Saat ini, akan sedikit pendidik yang masih bersikap tidak asertif bahkan lebih mengarah pada perilaku agresif. Misalnya dengan mengatakan kepada muridnya sebagai berikut; “kamu ini cantik-cantik kok goblok” atau “kalian ini lambat sekali sih kayak siput aja!”. Ciri tindakan agresif adalah Iam OK and You are not. Orang-orang agresif tidak peduli akan perasaan orang lain, bahkan terkadang dengan sengaja merampas hak dan menginjak martabat orang lain.

Pertanyaannya, apakah kelambatan siswa dalam menangkap mata pelajaran, harus direspon dengan menggunakan kekerasan? Kondisi demikian mengakibatkan seoarang anak takut berbuat salah, daya cipta kurang , dan daya kreasi rendah. Akhirnya, anak menjadi takut berekspresi dan kurang percaya diri.

Perilaku agresif cenderung tidak melihat atau tidak mempertimbangkan kepentingan orang lain. Apa pun yang menjadi keinginan diri itulah yang harus dilaksanakan. Kondisi demikian akan mengganggu kinerja seseorang, khususnya kinerja seseorang, khususnya ketika harus bekerja secara tim.

Asertif itu Tidak Submisif

Lain halnya dengan perilaku submisif. Seseorang yang mempunyai perilaku submisif seolah-olah menerima dan bahkan menyerah pada semua hal yang terjadi, sekalipun yang dihadapi buruk adanya. Yang menonjol dari perilaku ini adalah adanya ketidakmampuan untuk mengatakan TIDAK pada kondisi yang diperlukan, orang yang submisif cenderung gagal mengekspresikan perasaan, pikiran, pandangan, dan keyakinannya sehingga menyebabkan orang lain merasa tidak nyaman.

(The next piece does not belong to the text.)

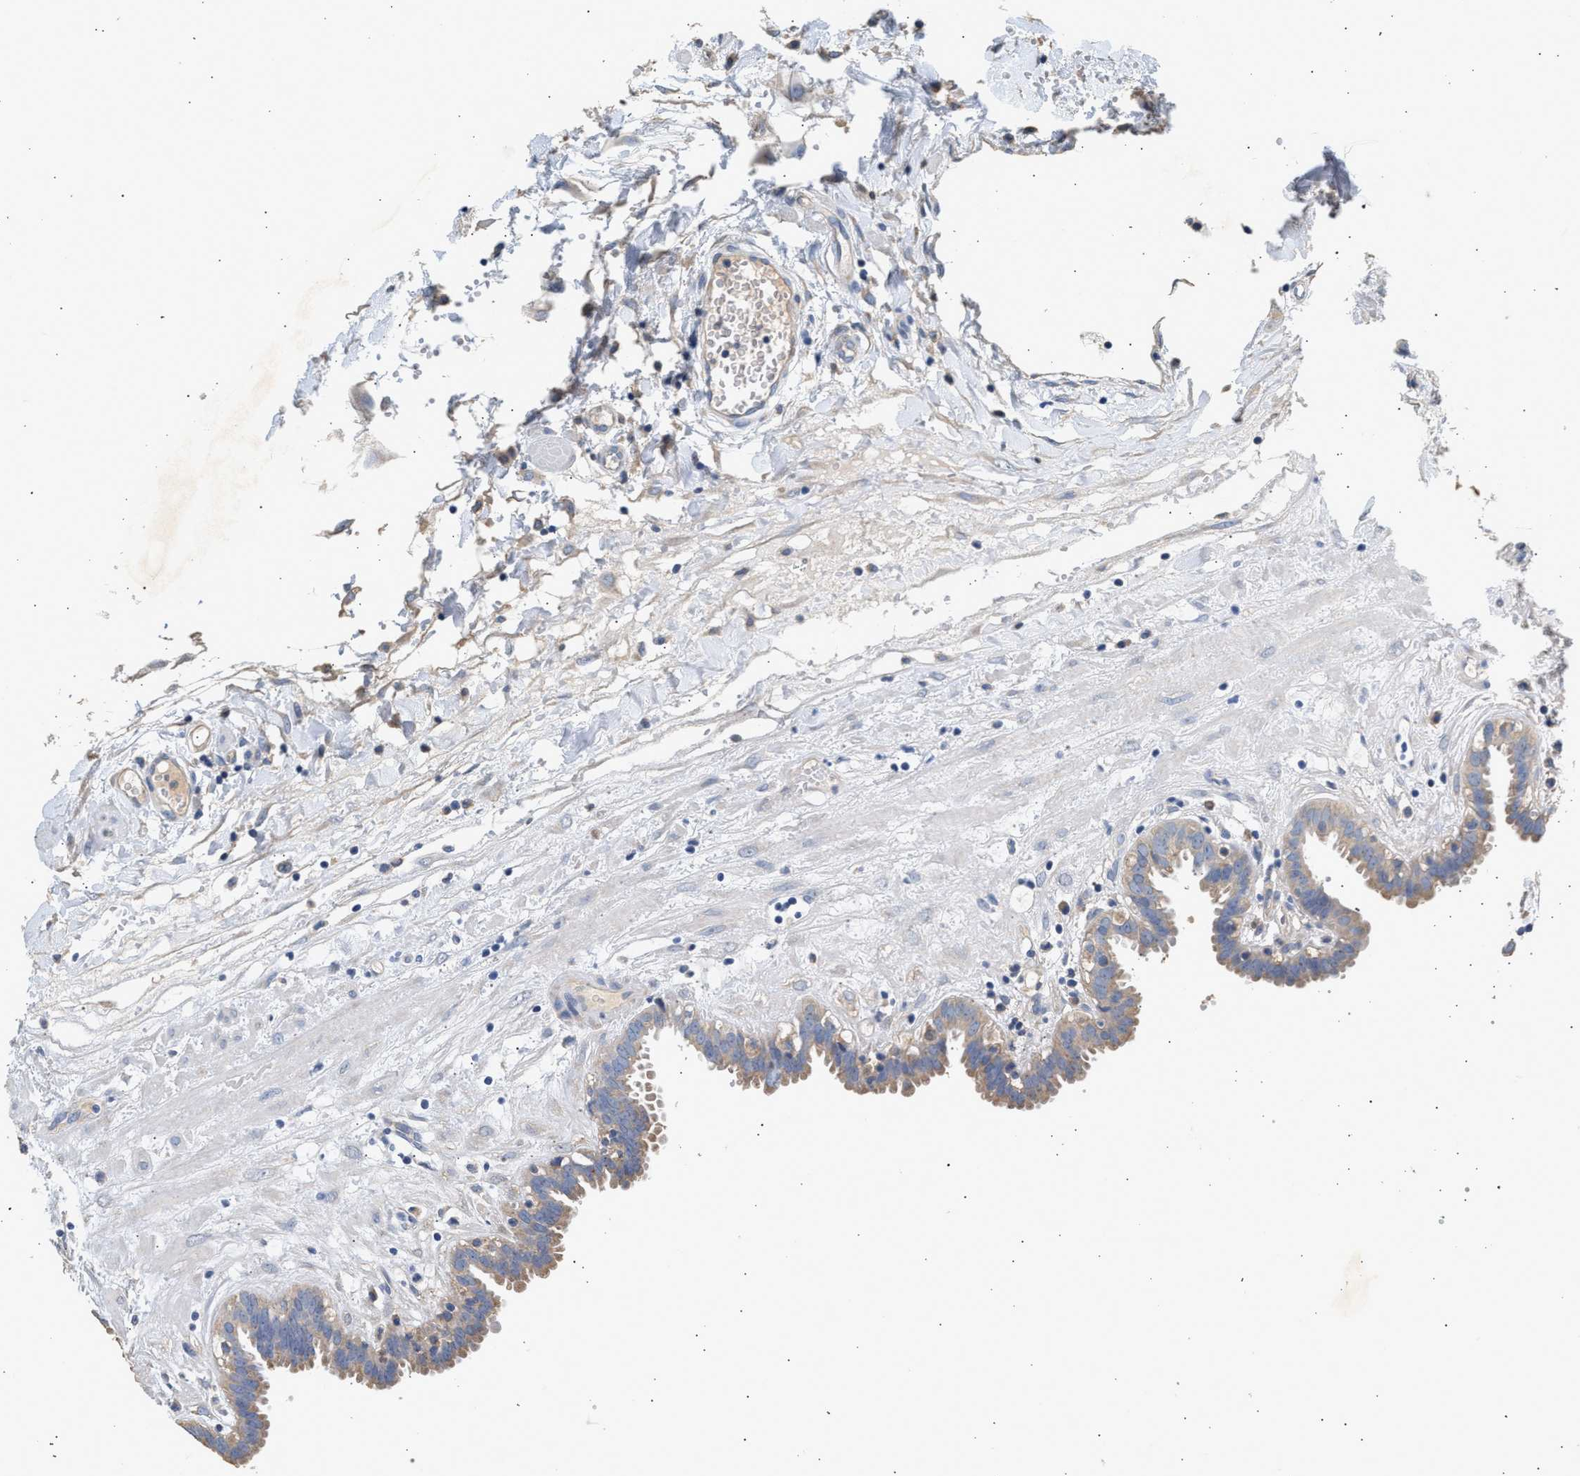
{"staining": {"intensity": "weak", "quantity": "<25%", "location": "cytoplasmic/membranous"}, "tissue": "fallopian tube", "cell_type": "Glandular cells", "image_type": "normal", "snomed": [{"axis": "morphology", "description": "Normal tissue, NOS"}, {"axis": "topography", "description": "Fallopian tube"}, {"axis": "topography", "description": "Placenta"}], "caption": "DAB immunohistochemical staining of unremarkable human fallopian tube shows no significant positivity in glandular cells.", "gene": "WDR31", "patient": {"sex": "female", "age": 32}}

Perilaku submisif dapat menimbulkan berbagai masalah, baik bagi diri individu yang bersangkutan maupun orang lain. Orang yang submisif cenderung menghindari konflik, meski di belakang panggung  berkeluh kesah bahkan mungkin mengumpat. Orang jawa sering menggambarkan perilaku submisif dengan istilah “nggah-nggih ora kepanggih” (berkata iya tetapi tidak melakukan tindakan nyata).

Sampai saat ini, nampaknya masih ada pendidik yang bersikap submisif “ndak-ndak apa-apa kok”, kata seorang ibu guru yang baru saja terkena lemparan bola di pantatnya, menanggapi permintaan maaf anak didiknya sembari berlalu tanpa memperhatikan anak didik tersebut, sehingga membuat sang anak merasa sangat bersalah.

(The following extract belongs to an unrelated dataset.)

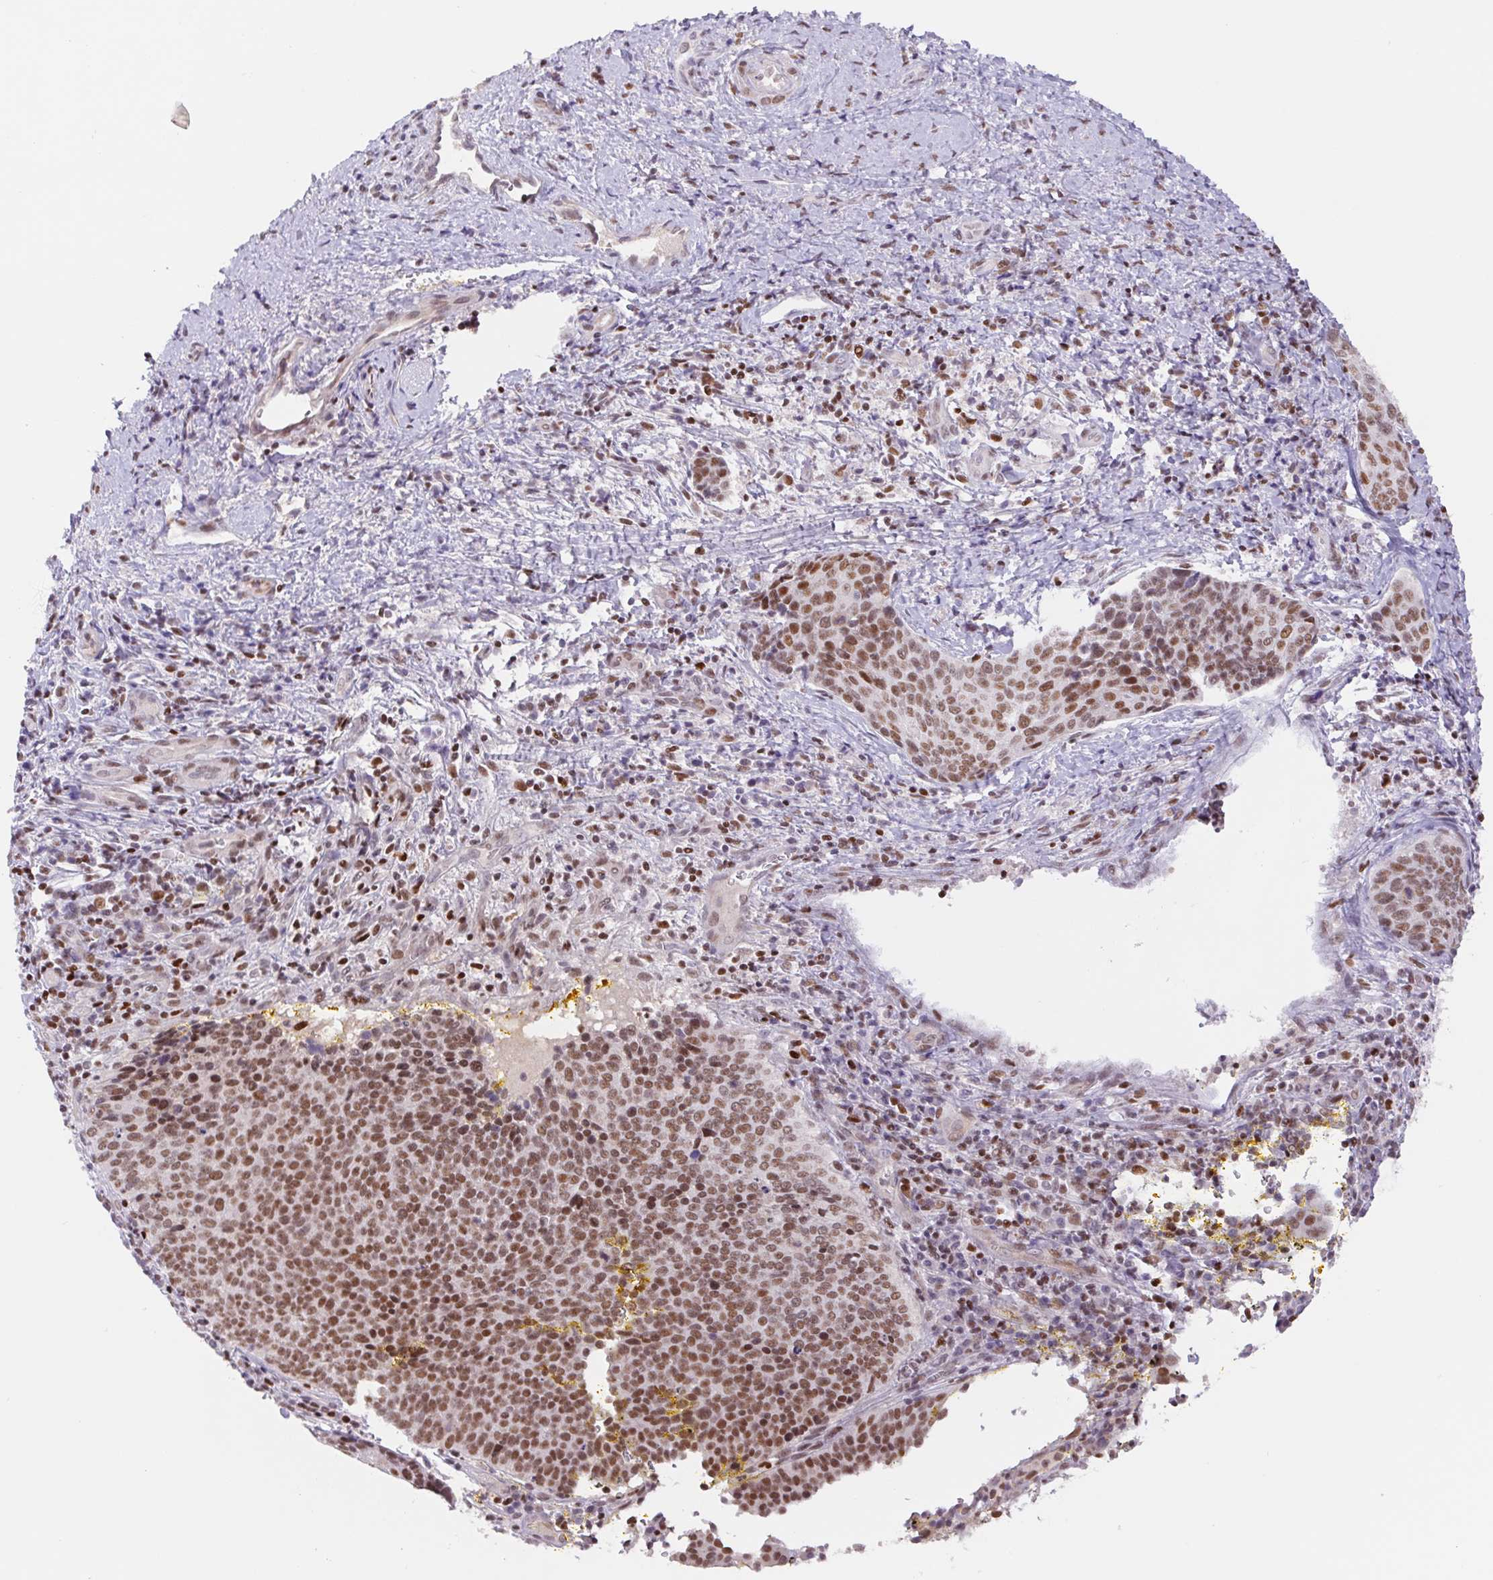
{"staining": {"intensity": "moderate", "quantity": ">75%", "location": "nuclear"}, "tissue": "cervical cancer", "cell_type": "Tumor cells", "image_type": "cancer", "snomed": [{"axis": "morphology", "description": "Squamous cell carcinoma, NOS"}, {"axis": "topography", "description": "Cervix"}], "caption": "Cervical cancer (squamous cell carcinoma) was stained to show a protein in brown. There is medium levels of moderate nuclear expression in about >75% of tumor cells. The staining was performed using DAB (3,3'-diaminobenzidine) to visualize the protein expression in brown, while the nuclei were stained in blue with hematoxylin (Magnification: 20x).", "gene": "TRERF1", "patient": {"sex": "female", "age": 34}}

Ciri orang submisif adalah membuat orang lain merasa sangat bersalah dengan sikap yang terkesan rendah hati. 

Asertifkah Anda?

Orang yang asertif dapat menyatakan YA dan TIDAK sesuai dengan kondisi yang dihadapi. Orang yang memiliki perilaku asertif cenderung dapat bekerja sama dan berkembang untuk mencapai tujuan yang lebih baik. Pada perilaku ini, tingkat sensitivitas yang dimiliki cukup tinggi sehingga ia dapat membaca situasi yang terjadi di sekelilingnya. Hal inilah yang memudahkan orang-orang tersebut dalam menempatkan diri dan melakukan aktivitasnya secara strategis, terarah, dan terkendali.

Perilaku aserif berarti adanya sikap tegas yang dikembangkan dalam berhubungan dengan banyak orang dalam berbagai aktivitas kehidupan. Orang yang asertif  mampu mengambil keputusan atau melakukan tindakan tertentu berdasarkan hasil pemikiran sendiri, tanpa sikap emosional, meledak-ledak, atau berperilaku buruk lainnya. Ia menegakkan kemandiriannya tanpa bermaksud menyakiti hati orang lain. Ketegasannya penuh kelembutan, ketegasannya tanpa arogansi. Itulah ciri-ciri asertif.

Lebih jauh lagi, perilaku asertif membuat seseorang merasa bertanggung jawab dan konsekuen untuk melaksanakan keputusannya sendiri. Dalam hal ini, ia bebas untuk mengemukakan berbagai keinginan, pendapat, gagasan,dan perasaan secara terbuka namun tetap memperhatikan dan mempertimbangkan pendapat orang lain. Citra dirinya akan terlihat sebagai sosok yang berpendirian, dan tidak terjebak pada eksploitasi yang merugikan diri sendiri. Dengan demikian, akan timbul rasa hormat dan penghargaan orang lain yang berpengaruh besar terhadap pemantapan eksistensinya.

Membangun Perilaku Asertif

Beberapa pendekatan yang dapat ditempuh untuk membangun asertivitas antara lain tertuang dalam formula 3A, yang terdiri dari tiga kata Appreciation, Acceptance, dan  Accommodating.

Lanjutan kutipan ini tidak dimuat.